• ASSIGNMENT:
What is the number of lines in these records with "como" in them? Answer with that number only.

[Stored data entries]
--

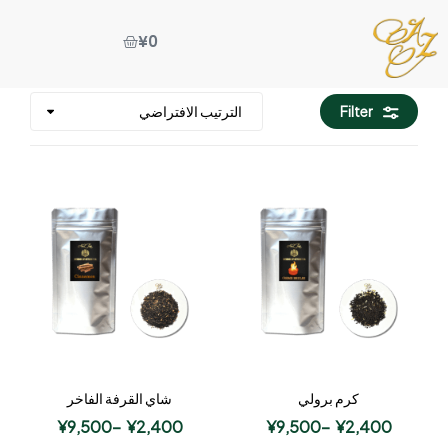
¥
0
Filter
كرم برولي
شاي القرفة الفاخر
¥
9,500
–
¥
2,400
¥
9,500
–
¥
2,400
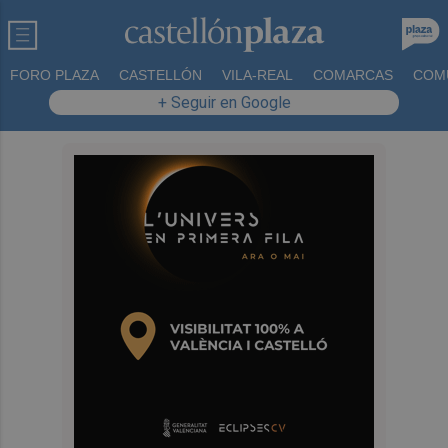
FORO PLAZA
CASTELLÓN
VILA-REAL
COMARCAS
COM
+ Seguir en Google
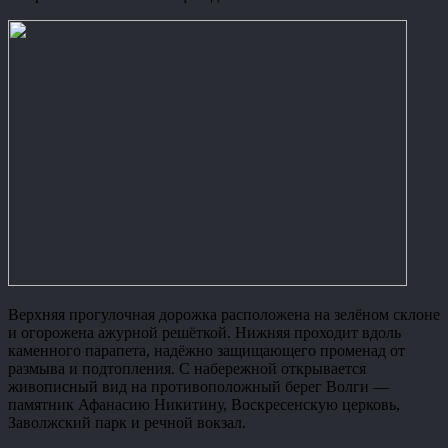
Верхняя прогулочная дорожка расположена на зелёном склоне
и огорожена ажурной решёткой. Нижняя проходит вдоль
каменного парапета, надёжно защищающего променад от
размыва и подтопления. С набережной открывается
живописный вид на противоположный берег Волги —
памятник Афанасию Никитину, Воскресенскую церковь,
Заволжский парк и речной вокзал.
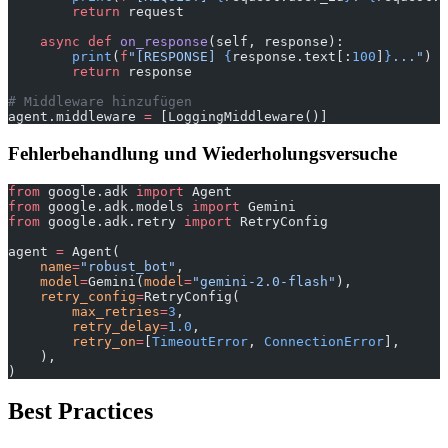
        return
 request
    async
 def
 on_response
(self, response):
        print
(
f
"[RESPONSE] 
{
response.text[:
100
]
}
..."
)
        return
 response
# Middleware hinzufügen
agent.middleware 
=
 [LoggingMiddleware()]
Fehlerbehandlung und Wiederholungsversuche
from
 google.adk 
import
 Agent
from
 google.adk.models 
import
 Gemini
from
 google.adk.retry 
import
 RetryConfig
agent 
=
 Agent(
    name
=
"robust_bot"
,
    model
=
Gemini(
model
=
"gemini-2.0-flash"
),
    retry_config
=
RetryConfig(
        max_retries
=
3
,
        retry_delay
=
1.0
,
        retry_on
=
[
TimeoutError
, 
ConnectionError
],
    ),
)
Best Practices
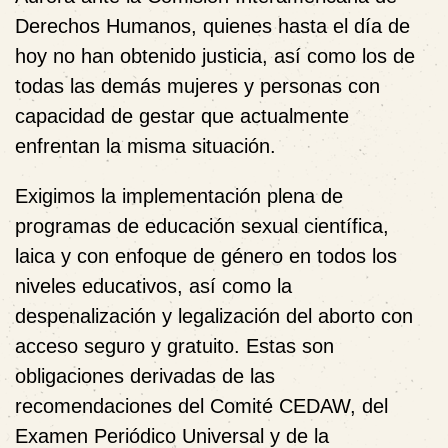
Derechos Humanos, quienes hasta el día de
hoy no han obtenido justicia, así como los de
todas las demás mujeres y personas con
capacidad de gestar que actualmente
enfrentan la misma situación.
Exigimos la implementación plena de
programas de educación sexual científica,
laica y con enfoque de género en todos los
niveles educativos, así como la
despenalización y legalización del aborto con
acceso seguro y gratuito. Estas son
obligaciones derivadas de las
recomendaciones del Comité CEDAW, del
Examen Periódico Universal y de la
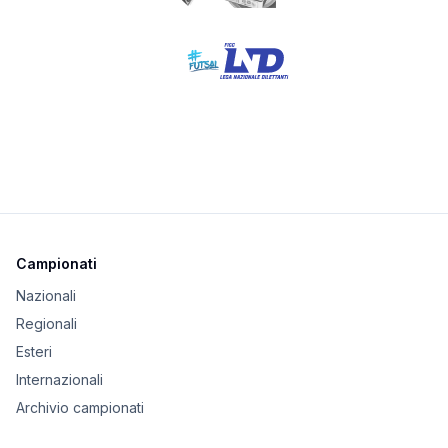
Campionati
Nazionali
Regionali
Esteri
Internazionali
Archivio campionati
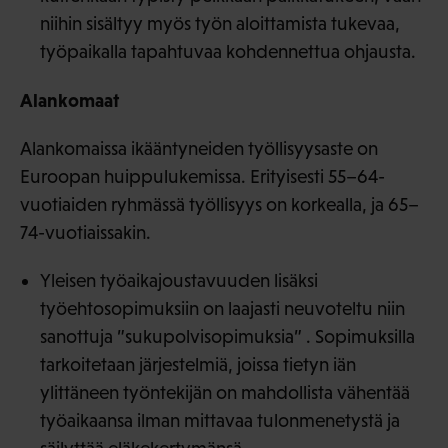
niihin sisältyy myös työn aloittamista tukevaa,
työpaikalla tapahtuvaa kohdennettua ohjausta.
Alankomaat
Alankomaissa ikääntyneiden työllisyysaste on
Euroopan huippulukemissa. Erityisesti 55–64-
vuotiaiden ryhmässä työllisyys on korkealla, ja 65–
74-vuotiaissakin.
Yleisen työaikajoustavuuden lisäksi
työehtosopimuksiin on laajasti neuvoteltu niin
sanottuja ”sukupolvisopimuksia” . Sopimuksilla
tarkoitetaan järjestelmiä, joissa tietyn iän
ylittäneen työntekijän on mahdollista vähentää
työaikaansa ilman mittavaa tulonmenetystä ja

--

• SOLVED PROBLEM:
2